*** SELECTED PASSAGE

Article

Modulation of Vasoactivity and Platelet Aggregation by Selective 5-HT Receptor Antagonism in Humans

Centre for Human Drug Research, Leiden, the Netherlands.
Journal of cardiovascular pharmacology (Impact Factor: 2.14). 08/2011; 58(6):575-80. DOI: 10.1097/FJC.0b013e31822f6b8d
Source: PubMed

ABSTRACT

Distinct serotonin [5-hydroxytryptamine (5-HT)] receptors are involved in platelet aggregation and vasoconstriction. Compounds that simultaneously and selectively inhibit the pertaining 5-HT receptors may therefore represent a therapeutic strategy for arterial thrombosis, observed frequently after atherosclerotic plaque rupture. The vasoactive and antiplatelet effects of the combined 5-HT1B and 5-HT2A receptor blocker SL65.0472-00 were investigated in humans to elucidate the functional involvement of these receptors.
Twenty-four volunteers, divided into 2 groups of 12, received an oral dose of 20 mg of SL65.0472-00 or placebo in a randomized, double-blind, crossover study. Pre dose and at 2, 4, and 6 hours after dosing, intra-arterial infusions of 5-HT1B agonist sumatriptan (n = 12) or 5-HT (n = 12) were administered. Forearm blood flow (FBF) was measured using plethysmography, and platelet aggregation was measured using whole blood aggregometry induced by a combination of a threshold collagen concentration and an excess of 5-HT. Treatments were compared using analysis of variance.

******
*** ENTRIES SHOWN

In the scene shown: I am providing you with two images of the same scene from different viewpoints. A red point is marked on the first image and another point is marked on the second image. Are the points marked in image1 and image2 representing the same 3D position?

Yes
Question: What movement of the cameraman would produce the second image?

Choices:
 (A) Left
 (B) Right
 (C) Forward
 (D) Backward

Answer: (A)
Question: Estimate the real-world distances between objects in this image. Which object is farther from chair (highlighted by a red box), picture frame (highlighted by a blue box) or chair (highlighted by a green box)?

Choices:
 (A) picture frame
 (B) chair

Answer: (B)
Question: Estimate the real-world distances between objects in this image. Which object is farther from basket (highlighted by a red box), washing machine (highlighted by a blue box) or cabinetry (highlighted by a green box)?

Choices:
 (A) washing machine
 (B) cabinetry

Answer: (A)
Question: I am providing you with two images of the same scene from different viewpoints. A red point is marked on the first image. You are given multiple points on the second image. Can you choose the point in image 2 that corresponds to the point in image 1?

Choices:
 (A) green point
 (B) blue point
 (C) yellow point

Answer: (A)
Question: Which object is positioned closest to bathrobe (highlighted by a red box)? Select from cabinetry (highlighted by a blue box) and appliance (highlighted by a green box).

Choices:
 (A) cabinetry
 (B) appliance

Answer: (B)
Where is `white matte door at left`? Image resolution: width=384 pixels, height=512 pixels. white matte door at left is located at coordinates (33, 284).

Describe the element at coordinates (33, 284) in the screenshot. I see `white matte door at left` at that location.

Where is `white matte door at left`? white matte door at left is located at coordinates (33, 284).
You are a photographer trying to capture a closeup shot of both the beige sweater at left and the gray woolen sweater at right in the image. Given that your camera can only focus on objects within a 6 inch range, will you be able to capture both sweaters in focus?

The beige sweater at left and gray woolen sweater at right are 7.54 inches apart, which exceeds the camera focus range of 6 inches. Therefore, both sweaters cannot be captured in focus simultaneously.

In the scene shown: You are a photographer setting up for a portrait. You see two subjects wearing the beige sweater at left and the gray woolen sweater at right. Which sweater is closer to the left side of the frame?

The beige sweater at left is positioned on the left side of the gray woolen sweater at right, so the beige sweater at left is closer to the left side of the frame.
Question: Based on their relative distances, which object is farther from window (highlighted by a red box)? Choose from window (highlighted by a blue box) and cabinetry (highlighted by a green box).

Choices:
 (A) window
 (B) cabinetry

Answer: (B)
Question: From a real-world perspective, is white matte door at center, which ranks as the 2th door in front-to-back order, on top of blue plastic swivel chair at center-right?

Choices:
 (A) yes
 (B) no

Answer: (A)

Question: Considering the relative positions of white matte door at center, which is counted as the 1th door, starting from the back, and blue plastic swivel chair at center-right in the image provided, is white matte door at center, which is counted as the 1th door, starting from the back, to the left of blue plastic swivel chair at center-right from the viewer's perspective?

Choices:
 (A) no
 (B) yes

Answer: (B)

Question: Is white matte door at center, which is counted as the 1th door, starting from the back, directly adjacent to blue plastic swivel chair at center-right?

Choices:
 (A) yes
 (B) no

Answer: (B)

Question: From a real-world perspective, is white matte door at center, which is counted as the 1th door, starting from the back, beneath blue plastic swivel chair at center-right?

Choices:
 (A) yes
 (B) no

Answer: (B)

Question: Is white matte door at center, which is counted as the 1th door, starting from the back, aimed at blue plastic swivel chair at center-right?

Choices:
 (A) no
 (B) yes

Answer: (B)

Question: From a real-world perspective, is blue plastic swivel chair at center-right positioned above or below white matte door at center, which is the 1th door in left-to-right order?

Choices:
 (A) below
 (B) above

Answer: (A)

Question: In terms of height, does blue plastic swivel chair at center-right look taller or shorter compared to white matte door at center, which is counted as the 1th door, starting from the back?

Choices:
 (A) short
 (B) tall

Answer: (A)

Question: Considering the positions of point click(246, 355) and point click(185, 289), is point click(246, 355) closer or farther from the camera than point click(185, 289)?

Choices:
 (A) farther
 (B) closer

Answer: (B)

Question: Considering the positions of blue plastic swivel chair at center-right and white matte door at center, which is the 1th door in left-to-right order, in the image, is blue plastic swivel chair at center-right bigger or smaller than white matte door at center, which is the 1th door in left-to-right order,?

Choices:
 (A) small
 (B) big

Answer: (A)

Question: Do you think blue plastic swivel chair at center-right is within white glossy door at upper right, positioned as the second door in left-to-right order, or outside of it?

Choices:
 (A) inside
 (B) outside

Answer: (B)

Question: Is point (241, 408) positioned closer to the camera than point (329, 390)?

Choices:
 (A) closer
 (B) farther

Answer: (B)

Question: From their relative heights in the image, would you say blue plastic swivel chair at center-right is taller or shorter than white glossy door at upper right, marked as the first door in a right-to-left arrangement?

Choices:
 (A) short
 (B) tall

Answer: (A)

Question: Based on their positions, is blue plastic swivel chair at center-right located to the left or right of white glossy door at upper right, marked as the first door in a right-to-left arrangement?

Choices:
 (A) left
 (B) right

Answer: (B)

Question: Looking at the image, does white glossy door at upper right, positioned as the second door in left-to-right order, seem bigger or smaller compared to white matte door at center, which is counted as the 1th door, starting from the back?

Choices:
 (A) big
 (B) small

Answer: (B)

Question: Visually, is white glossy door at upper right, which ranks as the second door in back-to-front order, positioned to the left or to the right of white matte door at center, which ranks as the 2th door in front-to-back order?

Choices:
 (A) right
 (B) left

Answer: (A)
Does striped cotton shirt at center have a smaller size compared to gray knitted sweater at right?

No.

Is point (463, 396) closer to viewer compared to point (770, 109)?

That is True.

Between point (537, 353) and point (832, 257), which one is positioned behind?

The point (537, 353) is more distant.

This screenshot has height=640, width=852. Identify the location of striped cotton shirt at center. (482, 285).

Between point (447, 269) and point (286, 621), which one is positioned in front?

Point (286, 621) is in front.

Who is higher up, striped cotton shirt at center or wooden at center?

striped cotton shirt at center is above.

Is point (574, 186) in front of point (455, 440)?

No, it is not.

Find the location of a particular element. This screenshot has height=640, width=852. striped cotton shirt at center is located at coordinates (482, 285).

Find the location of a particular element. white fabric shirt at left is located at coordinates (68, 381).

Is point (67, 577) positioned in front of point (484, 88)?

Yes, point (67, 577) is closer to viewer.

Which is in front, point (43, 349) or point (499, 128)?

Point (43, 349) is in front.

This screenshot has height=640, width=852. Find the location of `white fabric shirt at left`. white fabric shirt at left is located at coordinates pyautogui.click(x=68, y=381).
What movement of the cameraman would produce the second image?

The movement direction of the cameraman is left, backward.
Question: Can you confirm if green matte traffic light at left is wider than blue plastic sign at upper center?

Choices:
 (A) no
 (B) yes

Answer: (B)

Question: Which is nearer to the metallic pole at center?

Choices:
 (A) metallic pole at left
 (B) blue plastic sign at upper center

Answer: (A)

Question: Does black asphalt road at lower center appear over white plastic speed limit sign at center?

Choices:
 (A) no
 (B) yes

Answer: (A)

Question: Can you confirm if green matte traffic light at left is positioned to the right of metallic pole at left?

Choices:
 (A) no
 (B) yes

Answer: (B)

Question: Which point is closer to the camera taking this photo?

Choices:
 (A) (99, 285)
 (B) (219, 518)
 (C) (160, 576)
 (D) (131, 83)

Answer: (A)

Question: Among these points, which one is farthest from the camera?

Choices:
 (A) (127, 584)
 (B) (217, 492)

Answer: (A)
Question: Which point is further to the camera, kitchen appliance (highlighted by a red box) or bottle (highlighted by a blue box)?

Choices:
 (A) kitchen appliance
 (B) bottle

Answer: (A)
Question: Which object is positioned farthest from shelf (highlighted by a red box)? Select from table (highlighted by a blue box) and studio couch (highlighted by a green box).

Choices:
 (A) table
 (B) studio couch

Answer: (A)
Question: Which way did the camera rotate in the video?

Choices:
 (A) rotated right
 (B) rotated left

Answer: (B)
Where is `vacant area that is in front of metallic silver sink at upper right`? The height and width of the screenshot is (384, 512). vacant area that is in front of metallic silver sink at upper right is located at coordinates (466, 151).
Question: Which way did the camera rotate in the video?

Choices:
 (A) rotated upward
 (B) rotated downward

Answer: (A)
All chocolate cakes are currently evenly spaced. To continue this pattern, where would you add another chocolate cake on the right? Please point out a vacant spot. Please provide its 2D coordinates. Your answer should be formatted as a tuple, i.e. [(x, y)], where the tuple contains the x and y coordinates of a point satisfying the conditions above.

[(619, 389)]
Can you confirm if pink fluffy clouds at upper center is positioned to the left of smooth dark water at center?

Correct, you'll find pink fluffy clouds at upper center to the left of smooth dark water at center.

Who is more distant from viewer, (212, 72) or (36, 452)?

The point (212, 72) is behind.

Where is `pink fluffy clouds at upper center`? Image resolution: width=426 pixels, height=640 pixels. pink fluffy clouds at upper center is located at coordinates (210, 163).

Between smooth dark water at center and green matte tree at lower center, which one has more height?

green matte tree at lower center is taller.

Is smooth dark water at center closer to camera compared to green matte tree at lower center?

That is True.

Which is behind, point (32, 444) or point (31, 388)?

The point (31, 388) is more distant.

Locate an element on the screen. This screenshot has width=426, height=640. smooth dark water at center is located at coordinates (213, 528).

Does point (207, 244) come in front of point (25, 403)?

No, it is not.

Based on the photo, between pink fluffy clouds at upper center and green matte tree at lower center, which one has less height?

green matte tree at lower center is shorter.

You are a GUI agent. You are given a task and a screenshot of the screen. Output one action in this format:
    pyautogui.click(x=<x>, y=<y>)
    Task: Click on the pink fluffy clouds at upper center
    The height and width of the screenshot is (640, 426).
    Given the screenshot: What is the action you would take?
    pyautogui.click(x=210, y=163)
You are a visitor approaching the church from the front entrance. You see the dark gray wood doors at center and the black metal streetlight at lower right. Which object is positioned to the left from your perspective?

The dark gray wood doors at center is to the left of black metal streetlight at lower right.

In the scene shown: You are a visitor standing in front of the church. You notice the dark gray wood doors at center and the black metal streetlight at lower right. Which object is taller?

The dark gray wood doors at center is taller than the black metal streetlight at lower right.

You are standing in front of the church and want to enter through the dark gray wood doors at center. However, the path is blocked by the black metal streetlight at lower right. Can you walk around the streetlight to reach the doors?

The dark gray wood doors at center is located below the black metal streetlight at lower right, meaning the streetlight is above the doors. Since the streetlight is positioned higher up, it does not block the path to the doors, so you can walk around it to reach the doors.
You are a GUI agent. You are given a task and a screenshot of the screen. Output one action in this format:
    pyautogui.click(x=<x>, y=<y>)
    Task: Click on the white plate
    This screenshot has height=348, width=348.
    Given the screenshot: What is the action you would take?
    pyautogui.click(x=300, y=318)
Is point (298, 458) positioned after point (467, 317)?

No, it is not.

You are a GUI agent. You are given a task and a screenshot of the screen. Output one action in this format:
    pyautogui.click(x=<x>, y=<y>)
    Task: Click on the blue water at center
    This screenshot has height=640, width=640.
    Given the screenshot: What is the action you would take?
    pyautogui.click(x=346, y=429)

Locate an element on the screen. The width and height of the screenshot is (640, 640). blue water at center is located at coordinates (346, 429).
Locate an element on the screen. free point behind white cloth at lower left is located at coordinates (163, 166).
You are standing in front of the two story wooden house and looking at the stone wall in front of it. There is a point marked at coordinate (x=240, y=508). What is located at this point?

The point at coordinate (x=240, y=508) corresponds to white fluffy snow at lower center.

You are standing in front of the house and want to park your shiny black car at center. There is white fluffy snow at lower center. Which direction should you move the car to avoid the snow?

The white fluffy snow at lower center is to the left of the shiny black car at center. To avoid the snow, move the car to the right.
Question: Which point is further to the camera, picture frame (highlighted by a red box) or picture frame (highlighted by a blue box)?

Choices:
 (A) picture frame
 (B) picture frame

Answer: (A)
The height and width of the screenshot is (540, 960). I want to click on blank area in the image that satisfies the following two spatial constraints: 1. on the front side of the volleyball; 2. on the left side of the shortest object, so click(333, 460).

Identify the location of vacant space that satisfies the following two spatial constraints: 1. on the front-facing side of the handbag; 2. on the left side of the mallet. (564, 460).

******

Render this sentence from the abstract on 5-HT receptor antagonism in Spanish: "Distinct serotonin [5-hydroxytryptamine (5-HT)] receptors are involved in platelet aggregation and vasoconstriction."

Distintos receptores de serotonina [5-hidroxitriptamina (5-HT)] participan en la agregación plaquetaria y la vasoconstricción.